A partir de que Adán cometiese
la estupidez de aceptar la manzana de Eva,
los humanos fuimos castigados a ganar el pan con el sudor de nuestra
frente. Dícese a trabajar en lo que encontrasen. Pero Dios tuvo que descansar
el séptimo día, y gracias a ello surgieron las vacaciones. El hombre necesita
desconectar de alguna forma de la rutina embrutecedora. Las vacaciones son ese
elemento enriquecedor en el que puede salir al exterior el niño que nunca hemos
dejado de ser.
No todo el mundo se divierte de
igual modo, y España, nuestro desgarrado país, posee en su geografía tan
variopinta múltiples maneras de hacerlo. Desde quienes buscan el sol
achicharrante hasta el ampuloso verde con su engañoso chirimiri, es increíble
la diversidad de placeres que podemos encontrar.
Como acabo de llegar de las
humedades norteñas, permítanme la confianza de exponer las enormes diferencias
entre dos semanas en el Sur o las mismas en el Norte. O lo que es muy similar:
entre la tranquilidad y el desasosiego.
Al Sur y el Este español se va a
dejarse llevar por un ritmo desenfrenado de estímulos, empezando por el que
implica la tostadura de la piel a niveles etíopes, en playas que recuerdan
novedosos campos de exterminio corporal, para seguir con lugares donde hay que
caminar de perfil porque el espacio se transforma en valores de cambio. Al
simpático ruido infernal-nocturno, más el producido por coches que vociferan al
unísono mientras tratan de llegar a donde sea con el cabreo incluido, se unen las amables colas para conseguir una cerveza o un gin-tonic tras haber peleado por
el mínimo lugar para tomarlo.
Están también los que buscan
algo de glamour y vacían la cartera en el restaurante de moda donde impere la
“petite cuisine”, porque eso es lo que viste y da esplendor. Están los jóvenes
vocingleros que arrasan por donde van, entre la cocaína barata y el botellón
para colocarse. Todo eso y más lo produce el calor y las noches almibaradas de
perfumes embaucadores. El sur es un torrente invasivo. Un volcán para los
sentidos y la mente. Una embriaguez total.

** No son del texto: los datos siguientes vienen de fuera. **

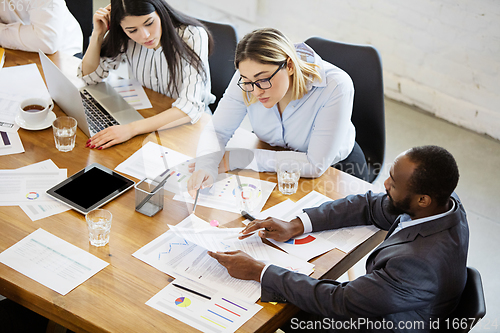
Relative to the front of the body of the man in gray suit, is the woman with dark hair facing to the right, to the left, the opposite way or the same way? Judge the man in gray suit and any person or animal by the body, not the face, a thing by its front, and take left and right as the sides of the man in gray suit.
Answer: to the left

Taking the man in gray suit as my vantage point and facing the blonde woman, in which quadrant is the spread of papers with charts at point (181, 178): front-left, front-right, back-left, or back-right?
front-left

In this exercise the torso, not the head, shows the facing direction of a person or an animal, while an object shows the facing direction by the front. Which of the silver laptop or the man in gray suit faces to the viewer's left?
the man in gray suit

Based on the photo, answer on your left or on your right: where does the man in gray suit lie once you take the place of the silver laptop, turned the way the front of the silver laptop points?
on your right

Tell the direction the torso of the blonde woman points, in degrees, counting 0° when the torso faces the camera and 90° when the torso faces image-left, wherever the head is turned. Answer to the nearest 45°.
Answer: approximately 45°

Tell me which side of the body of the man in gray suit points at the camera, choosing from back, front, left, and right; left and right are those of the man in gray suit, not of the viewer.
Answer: left

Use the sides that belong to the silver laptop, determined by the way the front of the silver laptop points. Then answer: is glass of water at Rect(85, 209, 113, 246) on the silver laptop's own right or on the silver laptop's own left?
on the silver laptop's own right

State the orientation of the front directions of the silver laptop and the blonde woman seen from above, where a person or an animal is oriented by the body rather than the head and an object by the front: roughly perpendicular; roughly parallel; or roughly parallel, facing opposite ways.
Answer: roughly parallel, facing opposite ways

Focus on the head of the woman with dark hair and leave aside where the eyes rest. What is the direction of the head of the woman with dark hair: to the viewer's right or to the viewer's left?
to the viewer's left

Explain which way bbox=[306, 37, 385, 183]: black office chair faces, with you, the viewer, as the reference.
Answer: facing the viewer and to the left of the viewer

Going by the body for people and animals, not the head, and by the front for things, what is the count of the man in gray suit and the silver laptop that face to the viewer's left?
1

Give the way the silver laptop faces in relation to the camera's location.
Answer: facing away from the viewer and to the right of the viewer

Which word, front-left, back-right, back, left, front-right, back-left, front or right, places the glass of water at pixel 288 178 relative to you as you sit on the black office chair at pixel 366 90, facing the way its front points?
front-left

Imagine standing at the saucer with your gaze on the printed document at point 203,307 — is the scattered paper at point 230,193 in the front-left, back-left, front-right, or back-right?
front-left
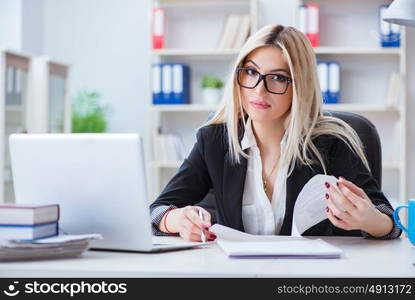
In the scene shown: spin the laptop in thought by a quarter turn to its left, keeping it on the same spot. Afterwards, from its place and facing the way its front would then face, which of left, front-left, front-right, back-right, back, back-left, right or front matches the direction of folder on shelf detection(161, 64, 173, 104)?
front-right

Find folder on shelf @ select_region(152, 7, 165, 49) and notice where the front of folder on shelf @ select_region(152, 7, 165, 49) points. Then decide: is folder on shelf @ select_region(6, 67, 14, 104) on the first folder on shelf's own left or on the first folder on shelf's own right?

Por su contra, el Norte es el
embrujamiento del paisaje y el placer de la aventura. A escoger. Nada bravo
persiste en él más que su oleaje y la altitud de sus montañas. Entre
desfiladeros de infarto por los que ríos caudalosos discurren compitiendo con
la vegetación, apabullante, casi selvática, misteriosa en sus profundidades,
ágil en los picos de rocas grises y rojizas, casi infantil en las orillas,
hasta la versatilidad de su mar, líder y dueño absoluto de sus mareas, el Norte
es el panteísmo hecho realidad, la
Naturaleza al descubierto, reina y señora de quienes tienen el
atrevimiento de hollarla. Y hay quienes lo tienen. Alpinistas arriesgados,
senderistas gozosos, piragüistas osados, submarinistas, pescadores, jugadores
de palas…y personas decididas a beberse el verde a borbotones, a dormir con
edredón, a pasear sin agobios y dorarse menos pero en playas extenuantes de
arena blanca y radiante como una novia primeriza.
La calma es la compañera firme
de un verano donde el único ruido posible es el susurro del chirimiri, el
producido por hojas de árboles al caerles el agua.

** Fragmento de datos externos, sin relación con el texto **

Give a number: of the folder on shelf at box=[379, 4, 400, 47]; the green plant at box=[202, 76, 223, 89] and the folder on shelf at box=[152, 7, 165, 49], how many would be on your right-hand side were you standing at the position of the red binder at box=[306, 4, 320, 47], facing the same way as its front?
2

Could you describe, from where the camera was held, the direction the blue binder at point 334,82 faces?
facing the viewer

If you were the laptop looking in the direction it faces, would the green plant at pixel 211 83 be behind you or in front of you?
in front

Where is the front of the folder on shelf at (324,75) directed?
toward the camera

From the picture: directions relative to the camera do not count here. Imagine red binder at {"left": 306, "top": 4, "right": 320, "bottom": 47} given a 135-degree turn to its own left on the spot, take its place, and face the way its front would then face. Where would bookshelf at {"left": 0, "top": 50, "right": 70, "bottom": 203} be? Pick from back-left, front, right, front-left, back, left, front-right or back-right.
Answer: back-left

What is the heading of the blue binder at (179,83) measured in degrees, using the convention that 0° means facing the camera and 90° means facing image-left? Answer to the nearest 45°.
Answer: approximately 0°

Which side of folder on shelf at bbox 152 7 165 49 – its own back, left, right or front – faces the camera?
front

No se adora el sol, pero se le
espera con nervios contenidos. Porque si sale, el brillo del verde es mayor y
los niños tirarán el chubasquero y tomarán cubo y pala. Y el padre descansará
esa noche de la larga jornada playera en la mesa de un “chigre” con un culín de
sidra. Sin agobio. Mirando al cielo por si al día siguiente el “gallego” hace
de las suyas y hay que organizar una excursión.
Distintas maneras de vacacionar.
Afortunado país en el que puedes elegir entre la inmensa algarabía del Sur y la
fresca placidez de los veranos del Norte.